→ **JOB ITEM**
Take the listing below and print exactly the lines starting at the line containing "Chapelet à Lour" and ending at the line containing "Visiter la page de l'émission", both ends included, and no others.

→ **EXTRACTED RECORDS**
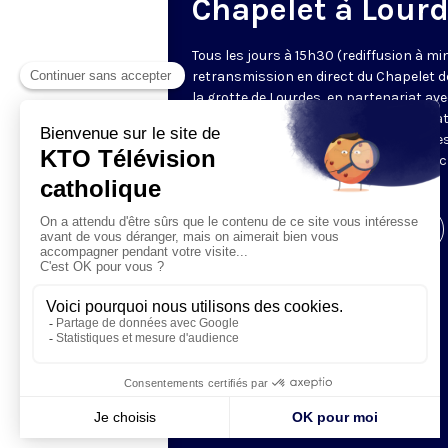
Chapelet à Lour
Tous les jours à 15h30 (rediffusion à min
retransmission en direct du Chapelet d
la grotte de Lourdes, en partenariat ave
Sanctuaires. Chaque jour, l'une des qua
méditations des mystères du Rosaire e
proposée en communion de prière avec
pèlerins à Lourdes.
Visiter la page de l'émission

...

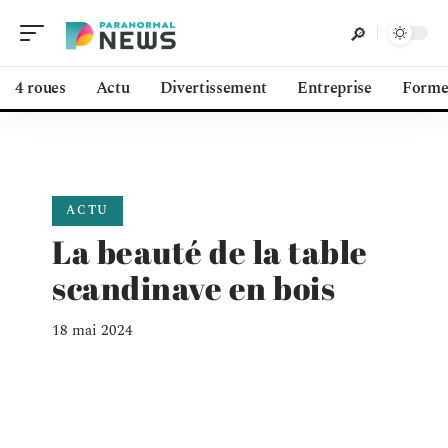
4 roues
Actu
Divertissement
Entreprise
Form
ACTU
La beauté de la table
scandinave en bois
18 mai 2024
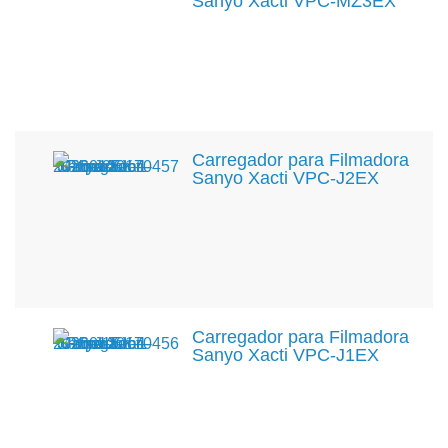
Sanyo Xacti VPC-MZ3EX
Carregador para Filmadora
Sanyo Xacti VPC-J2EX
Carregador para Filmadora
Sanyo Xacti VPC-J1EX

→ **RESULT OF THE TASK**
Chapelet à Lour
Tous les jours à 15h30 (rediffusion à min
retransmission en direct du Chapelet d
la grotte de Lourdes, en partenariat ave
Sanctuaires. Chaque jour, l'une des qua
méditations des mystères du Rosaire e
proposée en communion de prière avec
pèlerins à Lourdes.
Visiter la page de l'émission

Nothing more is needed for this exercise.